IF we can fund his warchest with 20+ million
 
I guess I'm the lone pessimist here. We are still running an educational campaign and it is next to impossible to win the GOP nomination non-the-less the general campaign talking about ending the income tax, withdrawing troops from around the world, privatizing social security and other similar ideas.

Realistically, with a LOT more money than the other candidates we can double our numbers from last year
 
I guess I'm the lone pessimist here. We are still running an educational campaign and it is next to impossible to win the GOP nomination non-the-less the general campaign talking about ending the income tax, withdrawing troops from around the world, privatizing social security and other similar ideas.

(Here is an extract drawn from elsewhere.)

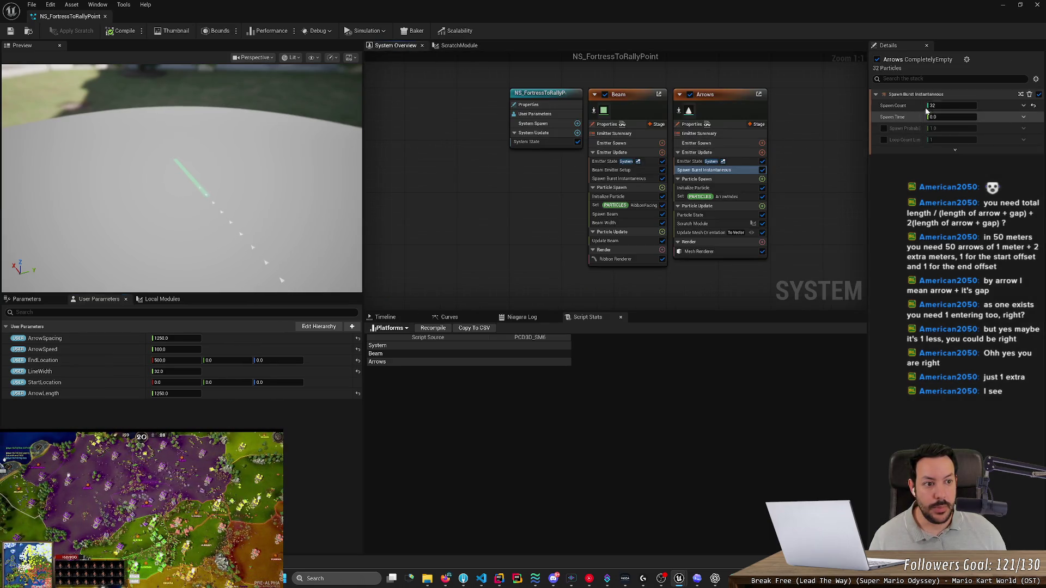
Step: Set Spawn Count to 32 in the Arrows emitter's Spawn Burst Instantaneous module
left_click(948, 105)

Realistically, with a LOT more money than the other candidates we can double our numbers from last year

I'd like to think the education campaigns have been making progress. The way I look at it, Ron Paul was at less than 1% when the first meetups got active in CT. Six months later he recieved 4.15% in the primary. Two and a half years later, Peter Schiff got 22.7%. Clearly not enough to win an election yet, but who knows where we'll be in another year and a half.

One key point will be to get him a couple million very early on. That would discourage some other potential candidates from entering the race and possibly diverting early resources.
 
I'd like to think the education campaigns have been making progress. The way I look at it, Ron Paul was at less than 1% when the first meetups got active in CT. Six months later he recieved 4.15% in the primary. Two and a half years later, Peter Schiff got 22.7%. Clearly not enough to win an election yet, but who knows where we'll be in another year and a half.

One key point will be to get him a couple million very early on. That would discourage some other potential candidates from entering the race and possibly diverting early resources.

that's a good way of looking at it. Definitely agree on the money issue as well.